Duax next attended St. Joseph's College in Rensselaer, Indiana. He was a triple-threat halfback for the St. Joseph's football team and the team's leading scorer in 1939 and was considered one of the best punters in Indiana. He was reported to be a "fast and shifty" back around whom St. Joseph's built its attack.

==Coaching career==
Duax began his coaching career at the high school level. In 1941, he was hired as the athletic director and basketball coach at Catholic Central High School in Hammond, Indiana.

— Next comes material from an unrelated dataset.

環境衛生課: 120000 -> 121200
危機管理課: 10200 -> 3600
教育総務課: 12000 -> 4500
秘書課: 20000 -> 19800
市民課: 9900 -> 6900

He later compiled a 63–37 record as the basketball coach at Bishop Noll Institute in Hammond, in the 1940s.

In 1951, Duax left De La Salle High School in Chicago to become the head basketball coach at St. Ambrose University in Davenport, Iowa. He continued in a variety of positions at St. Ambrose for 40 years until 1991. He became known as one of the top offensive basketball coaches in Iowa, and his men's basketball team compiled a school-record 17-game winning streak from 1953 to 1954. After suffering a heart attack, and citing health issues, he resigned as the head basketball coach in 1966. He compiled a 164–175 record in 15 seasons as the men's basketball coach.

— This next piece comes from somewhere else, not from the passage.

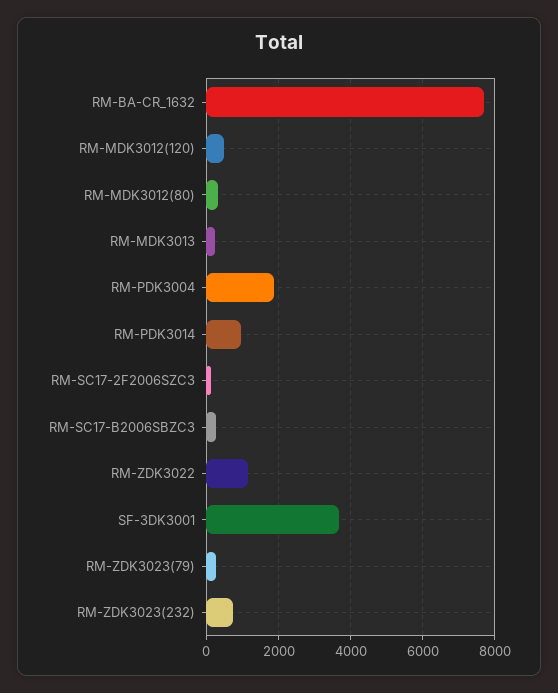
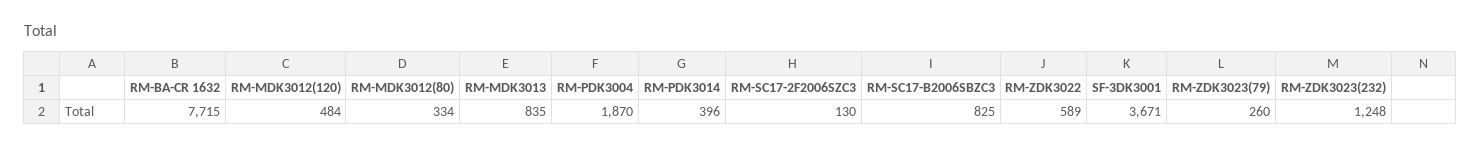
RM-MDK3013: 200 -> 835
RM-PDK3014: 1000 -> 396
RM-SC17-B2006SBZC3: 200 -> 825
RM-ZDK3022: 1200 -> 589
RM-ZDK3023(232): 800 -> 1248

Although the full-court press was in existence by the late 1930s, Duax has been credited by some as an innovator (more likely, early adopter) of the strategy. In 1961, Duax described his coaching philosophy as follows:"At St. Ambrose, we play a very aggressive type of defense and do a lot of running. I personally feel basketball is about 60 percent conditioning, 30 percent talent, and 10 percent coaching."

After resigning as the men's basketball coach, Duax in September 1966 assumed the job as St. Ambrose's athletic director. He served as athletic director until his resignation in May 1975, though he remained on the faculty as an instructor in physical education. He also helped establish the St. Ambrose women's basketball team, serving as the team's first head coach from 1975 to 1977. His women's basketball teams compiled a 25–9 record in his two years as head coach. He was inducted into the St. Ambrose University Athletic Hall of Fame in 1983.

==Political career==
Duax also held a number of political offices in Davenport, Iowa, the third largest city in Iowa. In November 1965, running as a Republican, he was elected as an alderman in Davenport's heavily Democratic third ward. Duax was also elected to two terms on the Scott County Board of Supervisors, and served as the chairman of the Quad Cities' Bi-State Metropolitan Planning Commission for a time in the 1970s.

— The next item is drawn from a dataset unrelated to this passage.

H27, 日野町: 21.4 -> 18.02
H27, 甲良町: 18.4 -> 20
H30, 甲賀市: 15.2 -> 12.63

In November 1975, Duax was first elected as mayor of Davenport as a Republican, after defeating Dallas George in a contest featuring five candidates. During his time as mayor, he continued to coach the women's basketball team at St. Ambrose. In a 1976 feature story on Duax, the Des Moines Register wrote:"By day, he is Davenport's chief worrier about sewers, streets, tight municipal budgets, salaries for more than 1,000 municipal workers, and a host of governmental headaches. But come late afternoon, or on frequent nights and weekends during the winter, he turns his worrying to such matters as polishing a stingy basketball defense, balancing a sometimes sluggish scoring assault, and building the endurance of a dozen young women."

He was defeated in a November 1977 campaign for re-election as mayor.

==Family==
Duax married Betty J. Arthur in 1940 in Logansport, Indiana. He is the father to eleven and grandfather to at least 40. He died on December 17, 1997.